- WHAT NEEDS TO BE DONE -
The word "người" marks the lines to keep; find each one in the data and copy it.

- RECORDS SUPPLIED -
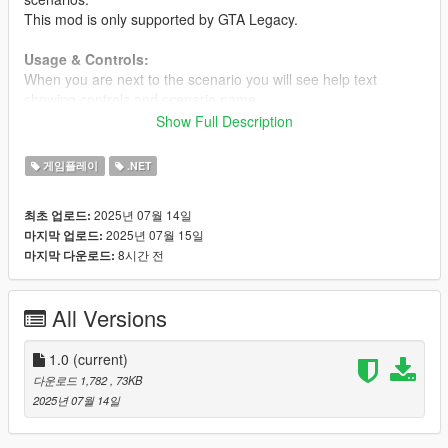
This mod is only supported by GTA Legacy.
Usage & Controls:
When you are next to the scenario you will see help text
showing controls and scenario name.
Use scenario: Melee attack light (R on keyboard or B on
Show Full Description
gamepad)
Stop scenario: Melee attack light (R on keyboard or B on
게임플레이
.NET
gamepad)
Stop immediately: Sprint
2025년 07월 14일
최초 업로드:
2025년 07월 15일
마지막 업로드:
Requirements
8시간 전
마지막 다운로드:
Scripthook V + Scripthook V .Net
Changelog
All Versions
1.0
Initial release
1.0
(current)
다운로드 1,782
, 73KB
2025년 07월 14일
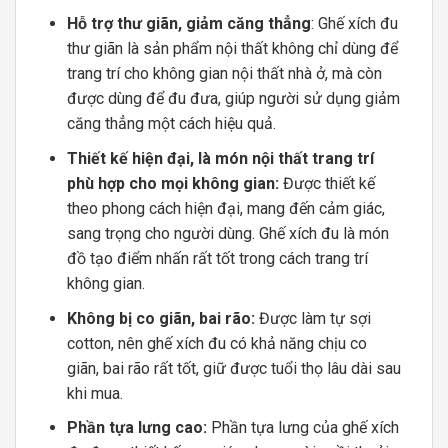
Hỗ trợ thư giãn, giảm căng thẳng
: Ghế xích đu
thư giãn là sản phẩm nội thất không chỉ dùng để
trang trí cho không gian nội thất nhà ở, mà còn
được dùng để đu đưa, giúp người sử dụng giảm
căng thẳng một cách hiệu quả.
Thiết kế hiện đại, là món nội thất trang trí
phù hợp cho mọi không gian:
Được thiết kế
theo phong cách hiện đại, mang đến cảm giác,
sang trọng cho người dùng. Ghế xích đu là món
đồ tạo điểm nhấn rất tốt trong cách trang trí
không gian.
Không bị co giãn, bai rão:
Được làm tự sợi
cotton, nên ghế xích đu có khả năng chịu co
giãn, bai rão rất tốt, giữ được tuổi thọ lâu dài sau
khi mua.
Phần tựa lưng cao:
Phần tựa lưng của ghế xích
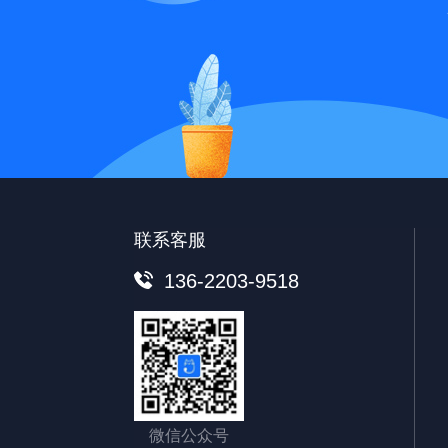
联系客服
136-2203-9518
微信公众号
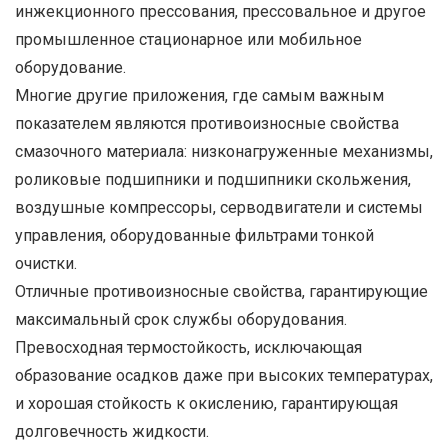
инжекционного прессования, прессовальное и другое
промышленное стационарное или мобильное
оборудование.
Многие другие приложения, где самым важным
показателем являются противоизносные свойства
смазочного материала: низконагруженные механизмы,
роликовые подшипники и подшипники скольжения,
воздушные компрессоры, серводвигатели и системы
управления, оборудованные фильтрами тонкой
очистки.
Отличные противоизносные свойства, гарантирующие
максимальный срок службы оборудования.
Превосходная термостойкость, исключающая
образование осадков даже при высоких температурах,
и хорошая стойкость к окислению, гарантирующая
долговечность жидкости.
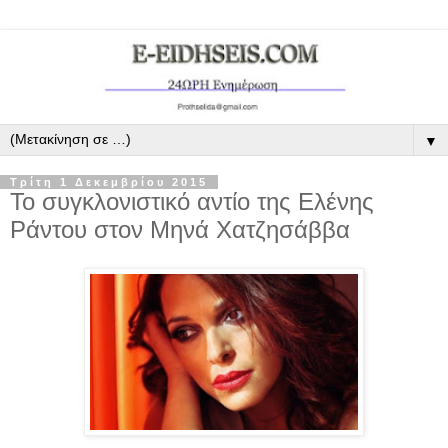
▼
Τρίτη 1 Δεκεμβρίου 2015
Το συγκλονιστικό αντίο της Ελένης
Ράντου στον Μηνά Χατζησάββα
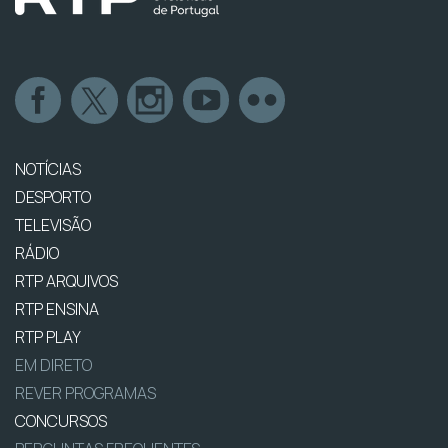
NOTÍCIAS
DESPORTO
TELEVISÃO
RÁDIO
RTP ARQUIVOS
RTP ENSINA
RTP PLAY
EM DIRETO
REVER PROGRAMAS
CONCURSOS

- SOLUTION FOR THIS PROBLEM -
được dùng để đu đưa, giúp người sử dụng giảm
sang trọng cho người dùng. Ghế xích đu là món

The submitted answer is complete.